# Work required
Which lines in the records below contain the string "second"? Gather all of them and copy each one in full.

......

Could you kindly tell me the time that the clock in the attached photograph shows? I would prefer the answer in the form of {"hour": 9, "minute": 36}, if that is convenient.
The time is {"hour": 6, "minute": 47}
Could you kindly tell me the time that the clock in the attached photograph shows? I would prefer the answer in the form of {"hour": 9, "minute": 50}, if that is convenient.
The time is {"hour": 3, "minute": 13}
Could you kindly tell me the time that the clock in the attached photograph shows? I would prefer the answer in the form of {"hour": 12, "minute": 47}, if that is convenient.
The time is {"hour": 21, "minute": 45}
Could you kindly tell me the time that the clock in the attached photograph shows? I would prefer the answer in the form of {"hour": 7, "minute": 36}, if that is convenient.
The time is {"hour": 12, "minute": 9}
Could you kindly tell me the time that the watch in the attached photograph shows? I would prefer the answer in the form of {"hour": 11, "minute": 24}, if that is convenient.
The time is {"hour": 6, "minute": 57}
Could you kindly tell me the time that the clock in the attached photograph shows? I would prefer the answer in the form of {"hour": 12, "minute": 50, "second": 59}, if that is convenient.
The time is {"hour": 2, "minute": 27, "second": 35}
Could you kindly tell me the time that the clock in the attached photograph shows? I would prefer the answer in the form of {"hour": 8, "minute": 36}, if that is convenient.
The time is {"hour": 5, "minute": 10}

......

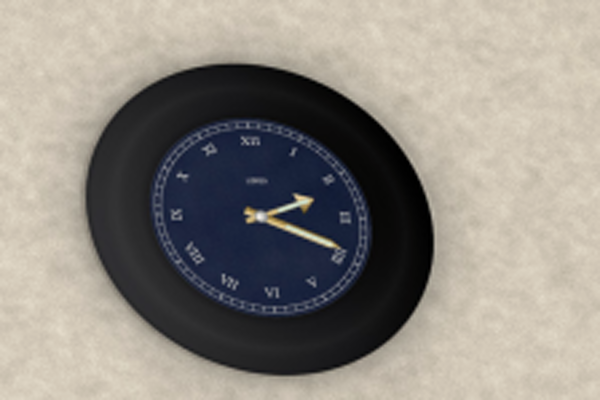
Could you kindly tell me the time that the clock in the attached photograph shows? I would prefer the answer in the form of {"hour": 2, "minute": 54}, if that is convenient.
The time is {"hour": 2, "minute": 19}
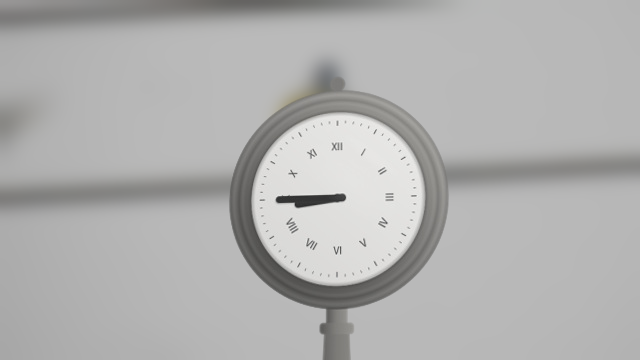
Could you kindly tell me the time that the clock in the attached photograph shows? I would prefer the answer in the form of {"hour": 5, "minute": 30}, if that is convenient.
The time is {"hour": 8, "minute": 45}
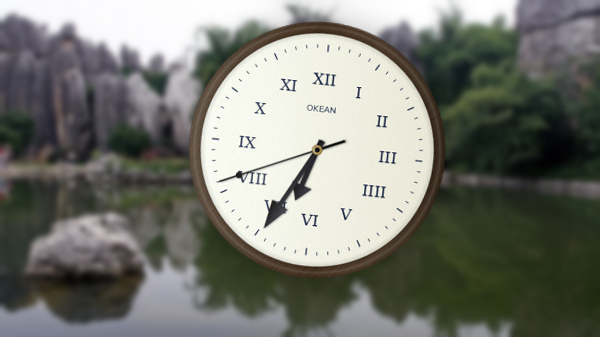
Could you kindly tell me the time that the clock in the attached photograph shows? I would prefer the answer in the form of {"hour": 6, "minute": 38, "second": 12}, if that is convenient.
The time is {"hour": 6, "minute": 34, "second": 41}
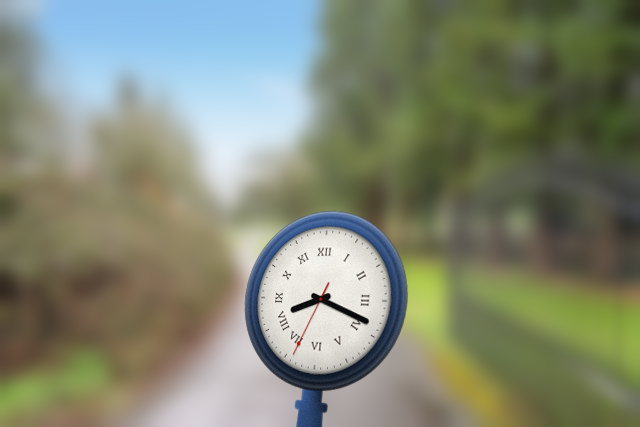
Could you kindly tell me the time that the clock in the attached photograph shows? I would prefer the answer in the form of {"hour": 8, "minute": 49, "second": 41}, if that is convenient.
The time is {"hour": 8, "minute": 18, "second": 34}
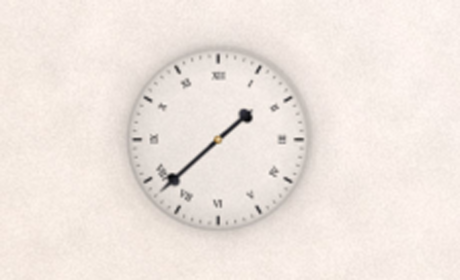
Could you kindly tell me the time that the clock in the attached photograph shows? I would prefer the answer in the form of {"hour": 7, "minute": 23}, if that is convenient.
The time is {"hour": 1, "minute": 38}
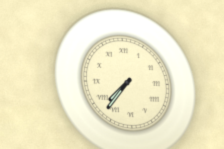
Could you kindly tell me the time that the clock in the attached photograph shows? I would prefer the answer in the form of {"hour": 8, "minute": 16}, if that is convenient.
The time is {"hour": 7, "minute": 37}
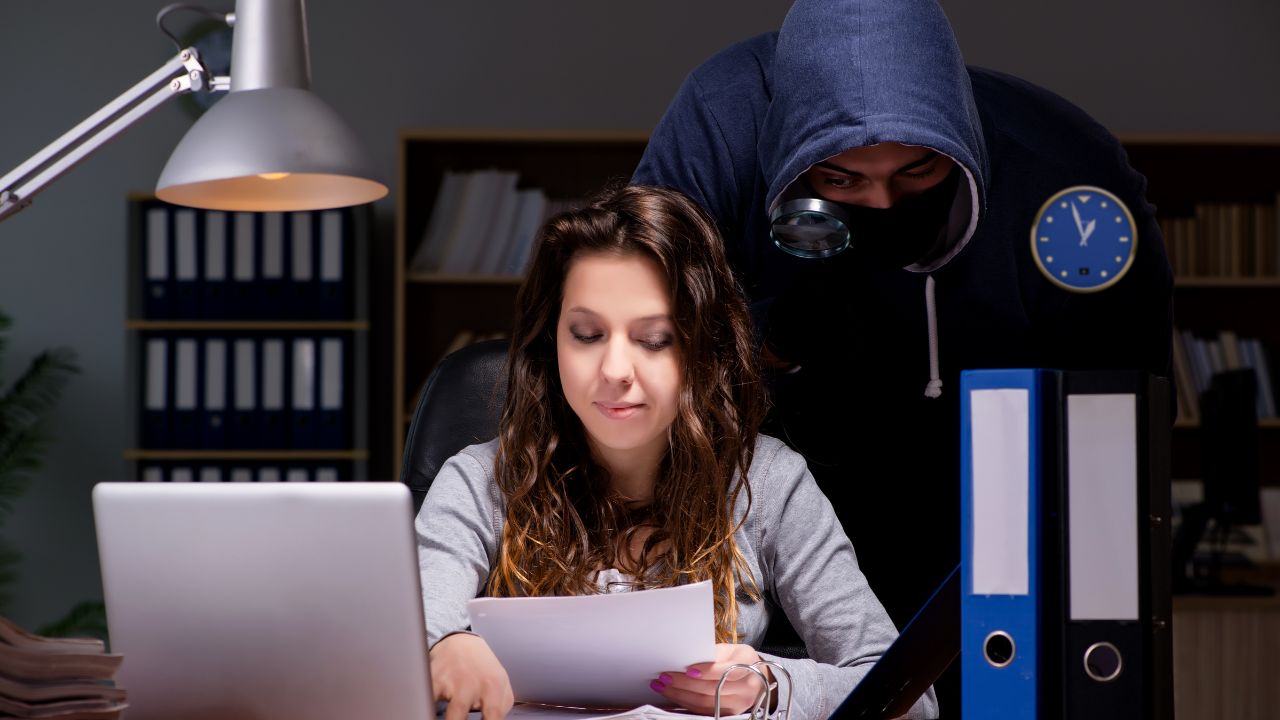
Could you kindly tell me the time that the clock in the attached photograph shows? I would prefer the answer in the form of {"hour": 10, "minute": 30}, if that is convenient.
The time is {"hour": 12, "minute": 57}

......

# Result for this task
Could you kindly tell me the time that the clock in the attached photograph shows? I would prefer the answer in the form of {"hour": 12, "minute": 50, "second": 59}, if that is convenient.
The time is {"hour": 2, "minute": 27, "second": 35}
Could you kindly tell me the time that the clock in the attached photograph shows? I would prefer the answer in the form of {"hour": 6, "minute": 38, "second": 12}, if that is convenient.
The time is {"hour": 6, "minute": 34, "second": 41}
Could you kindly tell me the time that the clock in the attached photograph shows? I would prefer the answer in the form of {"hour": 8, "minute": 49, "second": 41}, if that is convenient.
The time is {"hour": 8, "minute": 18, "second": 34}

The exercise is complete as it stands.